The ovarian cancer she fought since last December with two surgeries and six chemotherapy treatments, that made her buy a library of wigs for her hair loss — that battle seems under control with her being given a “90 to 95 percent success rate,” she says.

It’s the COVID that hit recently and made her isolate in her Aspen, Colo., home that’s the added issue. It’s been 10 days now.

“I’m just trying to get my strength back up,” she said. “One thing after another was dumped on me.”

She chuckles now, as if to dismiss that idea, but it’s amazing after all this time around center court that she remains as good a story as Wimbledon offers. It’s a comeback story now. More than that, it’s a story anyone can relate to, because everyone’s been touched by cancer in some form. Family. Friends. Maybe themselves.

“Thousands and thousands of people have cancer,” as Evert said on HBO’s Real Sports show that followed her treatments. “I’m just like everybody else.”

That was always the wonder of the Everts, appearing like everyone else, from the time Jim Evert taught his daughters the game at the public Holiday Park in Fort Lauderdale.

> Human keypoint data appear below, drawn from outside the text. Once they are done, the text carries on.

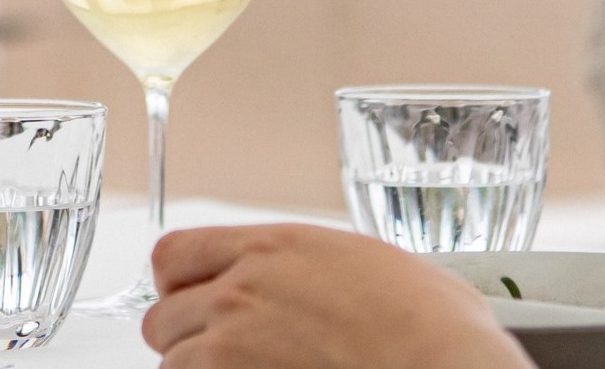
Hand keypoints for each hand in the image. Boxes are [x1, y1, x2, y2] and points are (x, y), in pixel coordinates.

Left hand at [143, 223, 534, 368]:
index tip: (190, 299)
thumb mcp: (372, 263)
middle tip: (217, 350)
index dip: (177, 283)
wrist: (443, 361)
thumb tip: (343, 279)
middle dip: (183, 336)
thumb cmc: (432, 323)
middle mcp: (240, 288)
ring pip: (171, 360)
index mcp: (273, 247)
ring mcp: (231, 340)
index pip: (176, 254)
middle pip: (161, 315)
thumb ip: (326, 267)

Younger sister Jeanne played pro, too, once notably winning a doubles match against Chris and her doubles partner, Martina Navratilova.

This was early on in her career, and Chris was so competitive she didn’t talk to her sister for three days — “and we were roommates,” she said on the HBO show.

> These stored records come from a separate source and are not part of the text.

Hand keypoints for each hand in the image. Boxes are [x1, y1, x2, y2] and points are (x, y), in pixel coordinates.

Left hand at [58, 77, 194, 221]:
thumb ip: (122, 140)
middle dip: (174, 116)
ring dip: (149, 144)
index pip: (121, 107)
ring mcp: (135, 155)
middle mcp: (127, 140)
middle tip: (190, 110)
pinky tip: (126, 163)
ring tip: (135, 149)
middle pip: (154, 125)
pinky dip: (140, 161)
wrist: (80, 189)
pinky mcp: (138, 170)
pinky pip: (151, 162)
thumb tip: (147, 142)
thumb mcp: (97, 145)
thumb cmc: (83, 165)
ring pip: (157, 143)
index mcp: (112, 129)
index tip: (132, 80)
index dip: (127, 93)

That was before Chris became a tennis legend, before adulthood and marriages, before children and perspective — long before all the recent sadness to come with Jeanne Evert passing away in February of 2020 from ovarian cancer.

The geneticist who treated her sister told the rest of the family to get checked. Chris was diagnosed with Stage One ovarian cancer. That’s the message Evert seems to want out and why she allowed HBO’s Mary Carillo to follow her through treatments.

Her cancer ultimately was treatable because her sister’s illness allowed it to be detected early.

“Her death saved my life,” Evert says.

Now she’s sitting in her Aspen home, isolated with COVID, waiting to be cleared to fly to another Wimbledon. It’s a tournament unlike any other in tennis — “the only grand slam bigger than the players,” she says with its grass court, all-white clothing demands and box for royalty.

“When I’d walk on it in a final, there was a hush of reverence and a tingling of excitement — something that would explode with noise at any minute,” Evert said. “But you stand there and think of all the past ghosts and spirits. I only do that at Wimbledon. I didn’t do that at any other grand slam.

She says she feels lucky to still have a voice in tennis — “to have a voice is a real privilege to me,” she said. Tennis is just as fortunate to have her voice of class and perspective.

“We’ll see you at Wimbledon in the first week,” McEnroe said.

“Doubtful,” she says, referring to delays from COVID.

“The second week then,” he says.

It doesn’t matter when. It just matters she’s there again. She won three Wimbledon titles in her youth. Now she’s beaten a bigger opponent. She’s still as good a story, all these years later, as tennis offers this summer.